# Topline GSD Club-WDA Conformation Show



## robinhuerta (Apr 21, 2007)

Being held on May 15th & 16th, in Marengo Illinois.
Anyone going?? exhibiting??


----------



## GranvilleGSD (Mar 28, 2007)

I'll be there with Berlin and Aja.


----------



## robinhuerta (Apr 21, 2007)

Great to hear!
Hope the weather holds out for us??! Lots of rain lately.
What classes are you in???
My friend has a puppy also named Berlin...(female)....I really like the name.


----------



## luvsables (May 7, 2007)

Is the judge a Kormeister? Need certif. of teeth.


----------



## robinhuerta (Apr 21, 2007)

Yes Denise...he is.


----------



## Liesje (Mar 4, 2007)

I really want to come but I don't think I'll make it and I really hate to miss training when I'm not showing my dog right now. Dang, I love Berlin and I really want to meet your sable puppy, Robin, are you showing him? What is the pedigree again if you don't mind?


----------



## robinhuerta (Apr 21, 2007)

Hi Lies,
Jayare..aka.."Bear" is out of Tika & Rookie.
Their pedigree is on Kim's website....JustK9s Home
I don't know how to attach it to the forum.

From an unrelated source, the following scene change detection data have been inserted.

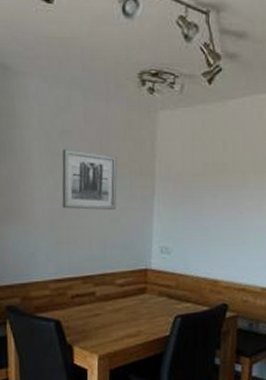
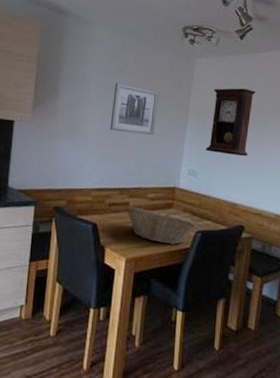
fruit basket: none [91,295,174,335] -> present [125,206,196,246]
pendulum clock: none [177,145,231,226] -> present [205,88,256,157]

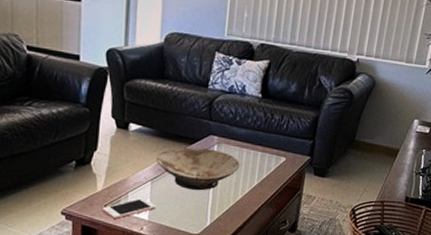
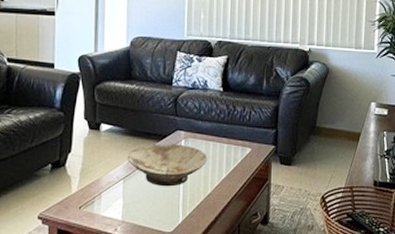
cell phone: present [103,198,156,220] -> none [78,198,129,222]

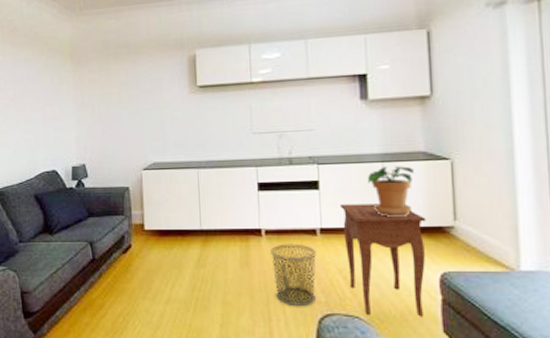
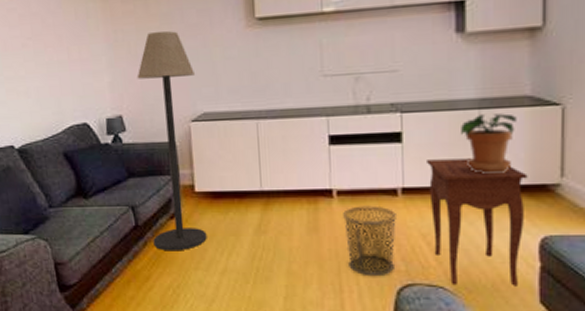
floor lamp: none [99,95,154,282] -> present [137,30,207,251]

The female puppy "Izzy" is not being shown right now.....she is a little on the petite side, and I would like her to "grow" more...and have more training before I decide to get a show rating on her.
I love her very much...and want the best possible rating, for her future breed survey.
Robin

p.s...really hope you find a way to make the show...always nice to see you!


----------



## GranvilleGSD (Mar 28, 2007)

Berlin will be in the Male 18-24 Months class and Aja will be in the Female 3-6 Months.


----------



## Mr.GSD (May 14, 2010)

*Sieger Shows in USA and Germany*

Edited by Andaka as the post was advertising.


----------



## GranvilleGSD (Mar 28, 2007)

Congrats to everybody who came out the the show!


----------